According to him, the argument that a man cannot do what a woman can do is problematic and a stereotype. Justice Chacha Mwita heard that there were exceptional circumstances to not only grant him access but to deny the minor’s mother custody.
JMK argued that the report dated October 9, 2019, had no adverse information that could deny him access to the minor as he awaited a determination on who would be granted full custody.
He accused CWK of moving the minor from a Sh12,000-per-term school to one charging Sh154,000 without his knowledge.
According to him, the minor needed a secure relationship with both parents and it was necessary for her to relate with him as the father given that she was joining the school and his presence and involvement would assist in making decisions.

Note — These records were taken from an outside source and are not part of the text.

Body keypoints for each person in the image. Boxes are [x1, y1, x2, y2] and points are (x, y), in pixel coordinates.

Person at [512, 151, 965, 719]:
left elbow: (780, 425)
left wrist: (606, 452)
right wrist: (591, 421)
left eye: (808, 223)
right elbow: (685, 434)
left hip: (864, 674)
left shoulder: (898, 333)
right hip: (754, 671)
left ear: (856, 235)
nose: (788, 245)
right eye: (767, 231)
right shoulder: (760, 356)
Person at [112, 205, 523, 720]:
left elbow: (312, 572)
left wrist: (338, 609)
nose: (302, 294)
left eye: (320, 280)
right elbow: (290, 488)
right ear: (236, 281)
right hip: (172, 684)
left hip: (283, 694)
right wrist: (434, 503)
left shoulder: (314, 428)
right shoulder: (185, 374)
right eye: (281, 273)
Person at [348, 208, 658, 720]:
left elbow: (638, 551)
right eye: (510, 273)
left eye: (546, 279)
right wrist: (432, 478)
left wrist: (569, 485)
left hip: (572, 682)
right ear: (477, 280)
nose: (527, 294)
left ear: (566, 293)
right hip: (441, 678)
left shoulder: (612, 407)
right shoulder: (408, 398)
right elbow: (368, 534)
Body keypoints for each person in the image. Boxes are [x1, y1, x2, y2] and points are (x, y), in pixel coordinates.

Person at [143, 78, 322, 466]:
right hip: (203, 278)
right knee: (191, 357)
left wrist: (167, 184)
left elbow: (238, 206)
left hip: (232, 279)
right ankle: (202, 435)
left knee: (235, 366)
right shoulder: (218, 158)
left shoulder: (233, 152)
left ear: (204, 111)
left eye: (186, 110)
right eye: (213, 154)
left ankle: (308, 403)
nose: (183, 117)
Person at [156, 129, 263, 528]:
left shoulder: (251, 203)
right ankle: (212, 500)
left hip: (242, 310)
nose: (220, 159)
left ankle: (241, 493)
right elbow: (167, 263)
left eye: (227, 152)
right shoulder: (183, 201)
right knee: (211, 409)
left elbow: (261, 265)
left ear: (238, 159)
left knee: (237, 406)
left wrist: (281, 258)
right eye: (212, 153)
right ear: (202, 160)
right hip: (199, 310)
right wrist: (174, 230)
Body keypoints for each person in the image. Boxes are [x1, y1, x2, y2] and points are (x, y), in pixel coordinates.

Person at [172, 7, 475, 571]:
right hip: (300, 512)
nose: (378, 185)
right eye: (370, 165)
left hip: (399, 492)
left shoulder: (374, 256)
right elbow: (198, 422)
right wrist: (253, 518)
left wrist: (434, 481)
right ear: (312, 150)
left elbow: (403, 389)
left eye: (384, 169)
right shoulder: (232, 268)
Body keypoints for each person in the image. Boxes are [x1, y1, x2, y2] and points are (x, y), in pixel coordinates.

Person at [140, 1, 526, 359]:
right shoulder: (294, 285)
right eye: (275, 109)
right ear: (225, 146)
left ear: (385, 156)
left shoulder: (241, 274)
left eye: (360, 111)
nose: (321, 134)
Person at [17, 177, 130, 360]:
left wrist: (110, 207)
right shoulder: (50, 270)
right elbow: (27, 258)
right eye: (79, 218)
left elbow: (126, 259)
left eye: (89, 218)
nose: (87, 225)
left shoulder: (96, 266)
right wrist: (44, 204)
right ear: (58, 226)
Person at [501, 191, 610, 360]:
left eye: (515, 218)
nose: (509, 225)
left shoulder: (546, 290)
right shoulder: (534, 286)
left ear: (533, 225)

On home care, the man said he gets home early, and that a nanny and not CWK is the girl’s primary caregiver. In her reply, CWK urged the court to dismiss the case.
She argued that the children’s officer’s report had revealed that JMK did not know how to take care of children.
She claimed that they had tried to negotiate the terms of access and maintenance but could not reach an agreement.
Their differences, she said, were mostly about maintenance. CWK told the court that JMK has said he would only cater for the minor’s expense on suggested one-day access.
She argued that he had never provided for his daughter since she was born.
She said that he had been allowed to visit the minor at her residence but he rejected the idea.
Justice Mwita declined to intervene, instead sending the two parents back to the Children’s Court for a full hearing to determine who will have custody.